Глава десятая, терапевтическая, пургено-мезимо-неотразимая
И в былые времена с туалетами было туго, однако публика отличалась изобретательностью, любила в этих целях использовать дворики и подъезды, и никому в голову не приходило, что на туалетах можно делать деньги, и немалые. Да и как могли появиться подобные крамольные мысли, если не за горами располагалось норковое светлое будущее с бесплатными лобстерами? Я сам, временами срываясь в пропасть агностицизма, все же верил, верил в образ Нового Человека, и теперь было обидно за бесцельно прожитые годы, выброшенные на иллюзию…

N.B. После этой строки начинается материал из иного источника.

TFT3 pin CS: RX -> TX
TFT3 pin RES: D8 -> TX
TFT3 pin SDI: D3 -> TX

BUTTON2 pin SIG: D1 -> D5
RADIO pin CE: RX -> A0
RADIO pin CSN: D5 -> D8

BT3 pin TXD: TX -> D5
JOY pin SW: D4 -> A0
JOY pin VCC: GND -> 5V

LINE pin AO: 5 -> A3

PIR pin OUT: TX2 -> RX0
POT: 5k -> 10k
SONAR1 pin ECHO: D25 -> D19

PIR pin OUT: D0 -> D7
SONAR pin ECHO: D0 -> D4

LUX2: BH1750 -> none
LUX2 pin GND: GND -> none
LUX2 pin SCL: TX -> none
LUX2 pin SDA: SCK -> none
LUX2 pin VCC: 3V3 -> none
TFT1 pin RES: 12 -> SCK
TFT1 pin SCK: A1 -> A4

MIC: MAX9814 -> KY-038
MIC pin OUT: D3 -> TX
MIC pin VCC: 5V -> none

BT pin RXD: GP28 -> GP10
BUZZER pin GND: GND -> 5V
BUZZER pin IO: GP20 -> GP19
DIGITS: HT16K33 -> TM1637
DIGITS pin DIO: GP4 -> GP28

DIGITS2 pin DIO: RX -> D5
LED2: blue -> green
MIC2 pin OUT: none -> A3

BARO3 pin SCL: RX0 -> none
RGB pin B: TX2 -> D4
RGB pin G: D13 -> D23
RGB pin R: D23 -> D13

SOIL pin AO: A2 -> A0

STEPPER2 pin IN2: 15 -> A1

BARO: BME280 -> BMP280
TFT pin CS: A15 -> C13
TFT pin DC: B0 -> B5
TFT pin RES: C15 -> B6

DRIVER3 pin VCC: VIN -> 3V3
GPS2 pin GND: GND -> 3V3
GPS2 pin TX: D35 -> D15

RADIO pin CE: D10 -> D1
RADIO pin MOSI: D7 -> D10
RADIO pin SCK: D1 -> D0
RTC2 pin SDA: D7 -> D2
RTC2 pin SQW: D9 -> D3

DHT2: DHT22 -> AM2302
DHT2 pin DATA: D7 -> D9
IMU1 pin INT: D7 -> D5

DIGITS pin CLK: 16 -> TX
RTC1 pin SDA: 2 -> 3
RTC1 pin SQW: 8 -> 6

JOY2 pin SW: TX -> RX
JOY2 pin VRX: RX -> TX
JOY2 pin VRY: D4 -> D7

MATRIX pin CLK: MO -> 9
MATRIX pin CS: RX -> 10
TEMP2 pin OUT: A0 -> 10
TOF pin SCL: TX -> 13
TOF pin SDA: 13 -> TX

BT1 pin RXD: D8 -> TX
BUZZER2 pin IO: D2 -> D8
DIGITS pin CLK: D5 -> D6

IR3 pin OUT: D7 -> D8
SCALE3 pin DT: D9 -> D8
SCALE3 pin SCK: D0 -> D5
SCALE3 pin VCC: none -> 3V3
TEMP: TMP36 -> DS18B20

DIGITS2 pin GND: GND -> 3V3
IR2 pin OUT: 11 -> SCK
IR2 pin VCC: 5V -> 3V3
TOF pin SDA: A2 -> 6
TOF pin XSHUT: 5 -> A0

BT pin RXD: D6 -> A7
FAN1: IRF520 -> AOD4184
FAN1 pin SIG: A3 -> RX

Я вышел к гардеробам и поднялся по мраморной лестнице в зал. Как и десятилетия назад, группа школьниц с любопытством лицезрела гигантского Давида, иные для разнообразия переходили к конной статуе венецианского кондотьера Коллеони и пялились на выдающиеся гениталии лошади. Помнится и я, впервые открывая для себя импрессионистов на экспозиции трофейной Дрезденской галереи, тоже не избежал этого искушения, — в те времена даже скромная картина Буше с полуобнаженной дамой вызывала трепет, она висела в ныне почившем Гранд-отеле, в потаенном углу комнатушки, о которой знали лишь посвященные посетители. И ныне зал импрессионистов импрессировал, вот они, экзотические таитянские картины Гогена, голубой и розовый Пикассо, яркие пляски Матисса. Мурлыча под нос Вертинского («о, как это было давно, такое же море и то же вино»), я прошел сквозь это великолепие и с болью констатировал почти полное отсутствие эмоций: за плечами были Коннот-коллекция и Тейт в Лондоне, Рикс-музей в Амстердаме, несравненный Прадо. Душа моя явно постарела и уже тянулась к добротным старым мастерам, даже барбизонцы тяготили, и только около Рембрандта и единственного Гойи я задержался на несколько минут. В голове обозначилась заповедь Поля Валери, не выносившего переход от картины к картине без прямого стека и кривой трубки: на нашу душу хватает и одной хорошей картины, невозможно проглотить сразу двух жареных вальдшнепов, не утратив вкуса радости.